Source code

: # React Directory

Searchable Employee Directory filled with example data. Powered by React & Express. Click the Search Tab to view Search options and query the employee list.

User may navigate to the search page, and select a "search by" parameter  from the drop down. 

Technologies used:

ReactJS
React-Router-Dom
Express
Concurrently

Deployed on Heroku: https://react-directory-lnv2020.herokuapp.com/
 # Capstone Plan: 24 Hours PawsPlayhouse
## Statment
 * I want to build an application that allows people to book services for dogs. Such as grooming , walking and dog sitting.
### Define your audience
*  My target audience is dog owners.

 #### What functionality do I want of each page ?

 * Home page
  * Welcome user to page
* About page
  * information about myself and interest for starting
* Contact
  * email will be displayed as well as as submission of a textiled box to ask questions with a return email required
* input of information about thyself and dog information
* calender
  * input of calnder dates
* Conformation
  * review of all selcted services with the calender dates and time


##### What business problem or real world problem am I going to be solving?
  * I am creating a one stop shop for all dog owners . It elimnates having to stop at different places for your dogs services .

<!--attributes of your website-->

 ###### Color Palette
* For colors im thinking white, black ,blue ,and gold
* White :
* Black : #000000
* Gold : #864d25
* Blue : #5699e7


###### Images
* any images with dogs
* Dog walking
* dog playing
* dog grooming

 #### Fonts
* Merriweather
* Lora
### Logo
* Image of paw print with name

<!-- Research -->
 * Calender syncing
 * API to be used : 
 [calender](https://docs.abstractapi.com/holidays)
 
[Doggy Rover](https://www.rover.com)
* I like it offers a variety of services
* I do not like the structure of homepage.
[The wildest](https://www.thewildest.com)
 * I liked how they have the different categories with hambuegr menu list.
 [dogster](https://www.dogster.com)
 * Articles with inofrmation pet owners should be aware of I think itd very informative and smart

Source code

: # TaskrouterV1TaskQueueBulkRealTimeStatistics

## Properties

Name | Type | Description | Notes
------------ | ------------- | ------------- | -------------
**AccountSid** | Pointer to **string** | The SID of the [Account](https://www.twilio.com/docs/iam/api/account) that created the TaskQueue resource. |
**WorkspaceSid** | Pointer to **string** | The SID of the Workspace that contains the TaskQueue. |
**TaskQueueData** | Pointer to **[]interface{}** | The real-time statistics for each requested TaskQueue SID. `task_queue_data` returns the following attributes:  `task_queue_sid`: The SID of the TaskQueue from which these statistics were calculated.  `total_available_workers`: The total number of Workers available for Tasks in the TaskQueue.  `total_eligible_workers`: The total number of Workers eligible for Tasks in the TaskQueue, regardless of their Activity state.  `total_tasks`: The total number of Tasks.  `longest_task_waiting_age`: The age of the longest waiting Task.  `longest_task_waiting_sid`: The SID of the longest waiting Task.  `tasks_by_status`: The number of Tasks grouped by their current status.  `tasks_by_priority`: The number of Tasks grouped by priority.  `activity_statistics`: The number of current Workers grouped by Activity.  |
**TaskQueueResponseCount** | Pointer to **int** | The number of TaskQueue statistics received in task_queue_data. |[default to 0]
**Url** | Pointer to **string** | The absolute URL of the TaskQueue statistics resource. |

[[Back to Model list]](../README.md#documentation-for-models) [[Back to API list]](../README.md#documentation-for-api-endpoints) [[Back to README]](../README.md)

■ Aim of the task:
Output the whole listing above again, word for word.

■ Answer section:
Source code

: # React Directory

Searchable Employee Directory filled with example data. Powered by React & Express. Click the Search Tab to view Search options and query the employee list.

User may navigate to the search page, and select a "search by" parameter  from the drop down. 

Technologies used:

ReactJS
React-Router-Dom
Express
Concurrently

Deployed on Heroku: https://react-directory-lnv2020.herokuapp.com/
 # Capstone Plan: 24 Hours PawsPlayhouse
## Statment
 * I want to build an application that allows people to book services for dogs. Such as grooming , walking and dog sitting.
### Define your audience
*  My target audience is dog owners.

 #### What functionality do I want of each page ?

 * Home page
  * Welcome user to page
* About page
  * information about myself and interest for starting
* Contact
  * email will be displayed as well as as submission of a textiled box to ask questions with a return email required
* input of information about thyself and dog information
* calender
  * input of calnder dates
* Conformation
  * review of all selcted services with the calender dates and time


##### What business problem or real world problem am I going to be solving?
  * I am creating a one stop shop for all dog owners . It elimnates having to stop at different places for your dogs services .

<!--attributes of your website-->

 ###### Color Palette
* For colors im thinking white, black ,blue ,and gold
* White :
* Black : #000000
* Gold : #864d25
* Blue : #5699e7


###### Images
* any images with dogs
* Dog walking
* dog playing
* dog grooming

 #### Fonts
* Merriweather
* Lora
### Logo
* Image of paw print with name

<!-- Research -->
 * Calender syncing
 * API to be used : 
 [calender](https://docs.abstractapi.com/holidays)
 
[Doggy Rover](https://www.rover.com)
* I like it offers a variety of services
* I do not like the structure of homepage.
[The wildest](https://www.thewildest.com)
 * I liked how they have the different categories with hambuegr menu list.
 [dogster](https://www.dogster.com)
 * Articles with inofrmation pet owners should be aware of I think itd very informative and smart

Source code

: # TaskrouterV1TaskQueueBulkRealTimeStatistics

## Properties

Name | Type | Description | Notes
------------ | ------------- | ------------- | -------------
**AccountSid** | Pointer to **string** | The SID of the [Account](https://www.twilio.com/docs/iam/api/account) that created the TaskQueue resource. |
**WorkspaceSid** | Pointer to **string** | The SID of the Workspace that contains the TaskQueue. |
**TaskQueueData** | Pointer to **[]interface{}** | The real-time statistics for each requested TaskQueue SID. `task_queue_data` returns the following attributes:  `task_queue_sid`: The SID of the TaskQueue from which these statistics were calculated.  `total_available_workers`: The total number of Workers available for Tasks in the TaskQueue.  `total_eligible_workers`: The total number of Workers eligible for Tasks in the TaskQueue, regardless of their Activity state.  `total_tasks`: The total number of Tasks.  `longest_task_waiting_age`: The age of the longest waiting Task.  `longest_task_waiting_sid`: The SID of the longest waiting Task.  `tasks_by_status`: The number of Tasks grouped by their current status.  `tasks_by_priority`: The number of Tasks grouped by priority.  `activity_statistics`: The number of current Workers grouped by Activity.  |
**TaskQueueResponseCount** | Pointer to **int** | The number of TaskQueue statistics received in task_queue_data. |[default to 0]
**Url** | Pointer to **string** | The absolute URL of the TaskQueue statistics resource. |

[[Back to Model list]](../README.md#documentation-for-models) [[Back to API list]](../README.md#documentation-for-api-endpoints) [[Back to README]](../README.md)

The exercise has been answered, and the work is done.